*EXERCISE DIRECTIONS*: Retype the data that follows line by line, exactly, and leave its pictures out.

(Extracted page text data)
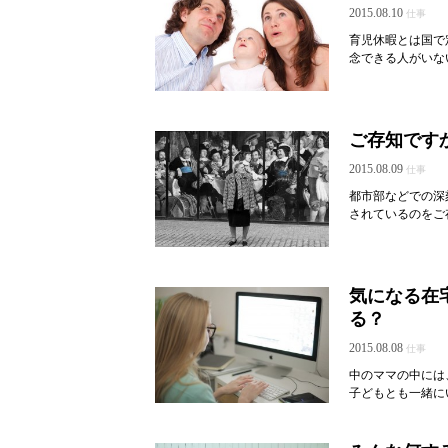
2015.08.10
仕事
育児休暇とは国で
念できる人がいな
ご存知です
2015.08.09
仕事
都市部などでの深
されているのをご
気になる在
る？
2015.08.08
仕事
中のママの中には
子どもとも一緒に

*ANSWER*:
2015.08.10
仕事
育児休暇とは国で
念できる人がいな
ご存知です
2015.08.09
仕事
都市部などでの深
されているのをご
気になる在
る？
2015.08.08
仕事
中のママの中には
子どもとも一緒に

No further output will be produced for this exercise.